▶ **What you will do**
Every entry is to be returned verbatim.

▶ **Exercise materials**

________________________

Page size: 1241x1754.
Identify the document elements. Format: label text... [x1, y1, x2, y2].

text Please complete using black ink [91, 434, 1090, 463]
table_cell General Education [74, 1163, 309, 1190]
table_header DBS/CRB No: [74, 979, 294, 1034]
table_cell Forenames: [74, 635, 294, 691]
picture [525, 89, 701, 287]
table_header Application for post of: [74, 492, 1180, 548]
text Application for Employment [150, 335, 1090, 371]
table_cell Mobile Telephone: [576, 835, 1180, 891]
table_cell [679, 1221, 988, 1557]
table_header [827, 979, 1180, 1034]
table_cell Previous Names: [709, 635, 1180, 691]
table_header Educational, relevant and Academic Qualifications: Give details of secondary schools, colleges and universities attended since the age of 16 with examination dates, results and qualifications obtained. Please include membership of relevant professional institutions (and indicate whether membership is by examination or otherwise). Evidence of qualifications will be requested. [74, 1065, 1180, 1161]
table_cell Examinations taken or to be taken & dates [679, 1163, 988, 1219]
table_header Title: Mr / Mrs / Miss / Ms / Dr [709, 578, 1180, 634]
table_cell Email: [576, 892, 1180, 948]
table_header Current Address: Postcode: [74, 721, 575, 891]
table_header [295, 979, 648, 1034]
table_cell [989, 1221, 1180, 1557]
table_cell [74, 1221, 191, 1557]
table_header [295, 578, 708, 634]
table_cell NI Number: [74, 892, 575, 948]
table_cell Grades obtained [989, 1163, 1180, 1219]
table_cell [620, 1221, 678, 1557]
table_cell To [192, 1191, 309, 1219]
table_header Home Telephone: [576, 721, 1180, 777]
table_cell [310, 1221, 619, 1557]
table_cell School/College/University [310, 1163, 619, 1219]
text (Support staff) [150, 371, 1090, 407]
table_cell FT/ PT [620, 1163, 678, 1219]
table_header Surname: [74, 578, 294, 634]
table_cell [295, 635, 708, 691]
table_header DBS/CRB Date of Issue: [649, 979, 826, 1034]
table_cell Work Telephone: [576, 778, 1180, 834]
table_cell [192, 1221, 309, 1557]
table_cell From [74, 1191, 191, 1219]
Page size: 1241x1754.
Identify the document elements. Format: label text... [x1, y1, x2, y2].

________________________

▶ **Response area**
Page size: 1241x1754.
Identify the document elements. Format: label text... [x1, y1, x2, y2].

text Please complete using black ink [91, 434, 1090, 463]
table_cell General Education [74, 1163, 309, 1190]
table_header DBS/CRB No: [74, 979, 294, 1034]
table_cell Forenames: [74, 635, 294, 691]
picture [525, 89, 701, 287]
table_header Application for post of: [74, 492, 1180, 548]
text Application for Employment [150, 335, 1090, 371]
table_cell Mobile Telephone: [576, 835, 1180, 891]
table_cell [679, 1221, 988, 1557]
table_header [827, 979, 1180, 1034]
table_cell Previous Names: [709, 635, 1180, 691]
table_header Educational, relevant and Academic Qualifications: Give details of secondary schools, colleges and universities attended since the age of 16 with examination dates, results and qualifications obtained. Please include membership of relevant professional institutions (and indicate whether membership is by examination or otherwise). Evidence of qualifications will be requested. [74, 1065, 1180, 1161]
table_cell Examinations taken or to be taken & dates [679, 1163, 988, 1219]
table_header Title: Mr / Mrs / Miss / Ms / Dr [709, 578, 1180, 634]
table_cell Email: [576, 892, 1180, 948]
table_header Current Address: Postcode: [74, 721, 575, 891]
table_header [295, 979, 648, 1034]
table_cell [989, 1221, 1180, 1557]
table_cell [74, 1221, 191, 1557]
table_header [295, 578, 708, 634]
table_cell NI Number: [74, 892, 575, 948]
table_cell Grades obtained [989, 1163, 1180, 1219]
table_cell [620, 1221, 678, 1557]
table_cell To [192, 1191, 309, 1219]
table_header Home Telephone: [576, 721, 1180, 777]
table_cell [310, 1221, 619, 1557]
table_cell School/College/University [310, 1163, 619, 1219]
text (Support staff) [150, 371, 1090, 407]
table_cell FT/ PT [620, 1163, 678, 1219]
table_header Surname: [74, 578, 294, 634]
table_cell [295, 635, 708, 691]
table_header DBS/CRB Date of Issue: [649, 979, 826, 1034]
table_cell Work Telephone: [576, 778, 1180, 834]
table_cell [192, 1221, 309, 1557]
table_cell From [74, 1191, 191, 1219]
Page size: 1241x1754.
Identify the document elements. Format: label text... [x1, y1, x2, y2].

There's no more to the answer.